# Approximation a cylindrical roller's volume with an estimate for the error

I was trying to solve this problem: A cylindrical roller is exactly 12 inches long and its diameter is measured as 6 ± 0.05 inches. Approximate its volume with an estimate for the error.

I think I could use the differential of y (dy) equation and get f ‘(x), which I assume is the volume in question, however I have no change in volume to equate dy’s equation to. Am I wrong in my assertion? Do I need to do linear approximation for this problem?

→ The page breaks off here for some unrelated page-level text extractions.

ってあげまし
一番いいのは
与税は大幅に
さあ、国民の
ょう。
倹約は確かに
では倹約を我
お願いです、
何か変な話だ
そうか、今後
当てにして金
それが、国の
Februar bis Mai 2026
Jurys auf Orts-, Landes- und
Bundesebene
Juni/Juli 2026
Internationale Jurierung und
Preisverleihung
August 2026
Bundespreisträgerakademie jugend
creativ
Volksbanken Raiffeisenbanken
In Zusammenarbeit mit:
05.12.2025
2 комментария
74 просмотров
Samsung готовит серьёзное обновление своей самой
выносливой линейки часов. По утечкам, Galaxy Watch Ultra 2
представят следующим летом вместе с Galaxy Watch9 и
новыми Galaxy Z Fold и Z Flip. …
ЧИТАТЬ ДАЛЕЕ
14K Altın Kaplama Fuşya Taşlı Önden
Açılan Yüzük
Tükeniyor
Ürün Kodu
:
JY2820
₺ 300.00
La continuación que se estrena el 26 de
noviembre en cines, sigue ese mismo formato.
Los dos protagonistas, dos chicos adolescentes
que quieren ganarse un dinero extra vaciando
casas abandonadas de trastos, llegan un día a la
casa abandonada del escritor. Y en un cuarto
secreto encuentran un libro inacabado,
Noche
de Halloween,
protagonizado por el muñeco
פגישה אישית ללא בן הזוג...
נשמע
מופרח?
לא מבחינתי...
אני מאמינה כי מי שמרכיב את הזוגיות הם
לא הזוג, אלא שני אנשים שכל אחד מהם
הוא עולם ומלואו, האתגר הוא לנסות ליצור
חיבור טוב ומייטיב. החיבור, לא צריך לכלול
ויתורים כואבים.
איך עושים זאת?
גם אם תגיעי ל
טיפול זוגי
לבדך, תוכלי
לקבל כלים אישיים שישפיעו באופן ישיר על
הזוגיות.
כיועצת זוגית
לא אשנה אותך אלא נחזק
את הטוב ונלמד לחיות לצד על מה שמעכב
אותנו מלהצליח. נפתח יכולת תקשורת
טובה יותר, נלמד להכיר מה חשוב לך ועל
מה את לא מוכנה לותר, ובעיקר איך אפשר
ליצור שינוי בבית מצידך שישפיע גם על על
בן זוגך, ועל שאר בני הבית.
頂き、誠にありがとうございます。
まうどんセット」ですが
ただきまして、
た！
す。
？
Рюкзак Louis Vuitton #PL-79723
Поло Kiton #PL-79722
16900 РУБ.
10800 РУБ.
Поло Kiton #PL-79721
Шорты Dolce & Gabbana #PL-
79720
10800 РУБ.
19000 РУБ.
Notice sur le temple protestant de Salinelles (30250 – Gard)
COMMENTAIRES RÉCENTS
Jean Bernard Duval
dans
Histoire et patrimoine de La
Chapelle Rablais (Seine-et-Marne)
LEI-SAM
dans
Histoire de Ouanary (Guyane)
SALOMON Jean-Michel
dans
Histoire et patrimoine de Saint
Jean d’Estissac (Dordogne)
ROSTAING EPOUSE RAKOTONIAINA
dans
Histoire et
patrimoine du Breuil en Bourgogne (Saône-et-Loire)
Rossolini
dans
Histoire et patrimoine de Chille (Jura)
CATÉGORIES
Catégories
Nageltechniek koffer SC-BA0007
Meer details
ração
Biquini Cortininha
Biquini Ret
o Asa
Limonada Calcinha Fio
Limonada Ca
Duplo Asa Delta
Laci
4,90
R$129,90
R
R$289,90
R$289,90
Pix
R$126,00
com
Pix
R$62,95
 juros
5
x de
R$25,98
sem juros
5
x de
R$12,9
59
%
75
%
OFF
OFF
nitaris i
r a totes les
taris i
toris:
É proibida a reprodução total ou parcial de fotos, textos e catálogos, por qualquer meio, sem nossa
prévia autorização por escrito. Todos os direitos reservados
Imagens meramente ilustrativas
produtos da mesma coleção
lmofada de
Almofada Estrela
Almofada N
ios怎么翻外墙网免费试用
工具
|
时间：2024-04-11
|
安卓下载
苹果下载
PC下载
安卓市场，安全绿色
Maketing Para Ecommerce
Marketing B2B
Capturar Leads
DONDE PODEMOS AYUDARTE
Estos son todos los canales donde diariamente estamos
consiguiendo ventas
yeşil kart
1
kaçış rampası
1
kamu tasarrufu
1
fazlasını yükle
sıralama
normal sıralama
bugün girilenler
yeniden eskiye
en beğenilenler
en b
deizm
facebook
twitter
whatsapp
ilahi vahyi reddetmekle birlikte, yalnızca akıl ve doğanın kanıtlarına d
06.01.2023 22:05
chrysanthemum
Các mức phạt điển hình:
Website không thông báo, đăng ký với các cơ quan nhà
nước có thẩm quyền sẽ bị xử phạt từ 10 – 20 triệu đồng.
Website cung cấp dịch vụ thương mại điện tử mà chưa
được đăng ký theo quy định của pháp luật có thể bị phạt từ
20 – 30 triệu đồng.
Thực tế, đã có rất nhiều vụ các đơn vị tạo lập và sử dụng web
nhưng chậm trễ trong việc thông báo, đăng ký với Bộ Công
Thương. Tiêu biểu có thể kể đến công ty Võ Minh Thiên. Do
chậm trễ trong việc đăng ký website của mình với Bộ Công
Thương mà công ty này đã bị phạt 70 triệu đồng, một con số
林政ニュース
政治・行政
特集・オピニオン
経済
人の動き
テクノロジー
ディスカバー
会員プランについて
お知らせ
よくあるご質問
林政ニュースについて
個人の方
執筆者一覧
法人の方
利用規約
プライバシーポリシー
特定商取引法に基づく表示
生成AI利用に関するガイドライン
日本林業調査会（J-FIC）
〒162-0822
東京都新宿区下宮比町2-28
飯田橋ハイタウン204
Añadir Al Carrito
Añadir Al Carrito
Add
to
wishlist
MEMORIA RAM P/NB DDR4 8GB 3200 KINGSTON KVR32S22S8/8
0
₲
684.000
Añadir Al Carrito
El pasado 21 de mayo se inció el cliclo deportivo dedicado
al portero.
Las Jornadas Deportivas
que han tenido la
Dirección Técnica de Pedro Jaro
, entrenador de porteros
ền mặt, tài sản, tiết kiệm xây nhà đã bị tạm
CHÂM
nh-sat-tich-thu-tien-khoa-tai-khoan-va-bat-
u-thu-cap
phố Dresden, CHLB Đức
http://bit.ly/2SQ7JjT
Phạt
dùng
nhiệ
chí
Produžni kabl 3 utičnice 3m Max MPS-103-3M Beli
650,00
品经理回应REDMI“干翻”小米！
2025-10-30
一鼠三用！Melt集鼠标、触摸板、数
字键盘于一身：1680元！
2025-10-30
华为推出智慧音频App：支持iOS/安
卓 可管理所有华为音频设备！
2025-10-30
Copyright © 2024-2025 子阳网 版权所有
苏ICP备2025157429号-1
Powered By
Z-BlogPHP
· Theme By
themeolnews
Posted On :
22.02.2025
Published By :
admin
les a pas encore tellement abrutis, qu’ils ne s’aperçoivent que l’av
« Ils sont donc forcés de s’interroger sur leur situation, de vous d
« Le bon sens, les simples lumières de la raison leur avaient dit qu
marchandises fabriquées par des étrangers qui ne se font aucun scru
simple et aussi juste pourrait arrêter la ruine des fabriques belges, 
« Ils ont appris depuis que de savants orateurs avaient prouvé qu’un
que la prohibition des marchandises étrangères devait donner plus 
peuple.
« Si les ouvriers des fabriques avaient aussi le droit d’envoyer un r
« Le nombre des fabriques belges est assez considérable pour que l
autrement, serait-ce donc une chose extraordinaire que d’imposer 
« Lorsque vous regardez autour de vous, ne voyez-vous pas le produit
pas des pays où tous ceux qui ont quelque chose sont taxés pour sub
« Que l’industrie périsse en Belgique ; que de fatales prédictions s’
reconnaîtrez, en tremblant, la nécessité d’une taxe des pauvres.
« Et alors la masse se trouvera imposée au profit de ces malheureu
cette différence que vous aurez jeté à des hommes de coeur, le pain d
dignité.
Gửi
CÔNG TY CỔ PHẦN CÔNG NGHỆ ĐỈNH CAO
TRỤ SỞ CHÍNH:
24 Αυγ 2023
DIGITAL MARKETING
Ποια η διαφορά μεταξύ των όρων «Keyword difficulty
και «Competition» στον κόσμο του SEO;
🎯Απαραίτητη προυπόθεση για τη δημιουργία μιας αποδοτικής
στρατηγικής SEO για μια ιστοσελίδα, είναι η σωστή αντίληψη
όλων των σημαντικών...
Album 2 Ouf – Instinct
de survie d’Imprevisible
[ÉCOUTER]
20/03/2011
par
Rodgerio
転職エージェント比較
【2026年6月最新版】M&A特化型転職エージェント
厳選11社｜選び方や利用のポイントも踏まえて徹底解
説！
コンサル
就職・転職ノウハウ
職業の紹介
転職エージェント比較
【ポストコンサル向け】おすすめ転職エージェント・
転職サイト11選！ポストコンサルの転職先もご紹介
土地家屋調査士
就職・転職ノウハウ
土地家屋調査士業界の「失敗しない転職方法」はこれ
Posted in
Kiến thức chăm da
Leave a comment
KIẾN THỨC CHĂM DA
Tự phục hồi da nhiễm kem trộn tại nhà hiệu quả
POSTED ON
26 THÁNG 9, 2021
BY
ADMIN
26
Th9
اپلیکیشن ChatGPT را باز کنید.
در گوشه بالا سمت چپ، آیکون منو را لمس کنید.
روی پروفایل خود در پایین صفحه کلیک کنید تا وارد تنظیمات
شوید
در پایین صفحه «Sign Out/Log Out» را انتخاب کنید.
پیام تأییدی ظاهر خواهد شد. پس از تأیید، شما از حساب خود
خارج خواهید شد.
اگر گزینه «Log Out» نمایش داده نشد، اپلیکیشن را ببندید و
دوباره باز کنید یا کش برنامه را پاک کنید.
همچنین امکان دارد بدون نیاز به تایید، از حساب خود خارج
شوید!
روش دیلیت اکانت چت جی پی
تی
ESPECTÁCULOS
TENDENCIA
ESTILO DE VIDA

• Why don't just compute the volume?
– user
Dec 4, 2023 at 8:21
• Conflict between the original poster's instincts, which seem good to me, and the bizarre nature of the problem. As has already been commented, there is no reason to use calculus here, since the formula is readily available, and you can determine the $~\pm~$ error the same way. On the other hand, the original poster is probably wondering why they would be assigned such a problem in a calculus class (assuming that that is what is happening), when calculus is not needed. What is the point? My only explanation here is that sometimes problem composers do daffy things. Dec 4, 2023 at 8:30

$$V=\frac{1}{4} \pi d^2 h$$ $$V=\frac{1}{4} \pi (6\pm0.05)^2(12)$$ $$V=(6\pm0.05)^2 3\pi$$ I think what you want is the volume as is $$V \pm dV$$, so, that would be something like
$$V=(36\pm 2\times0.05)\times3\pi$$ $$V=(108\pm 0.3)\pi$$ In physics a usually the $$\Delta x^2$$ term is ignored, as it is beyond the significant figure.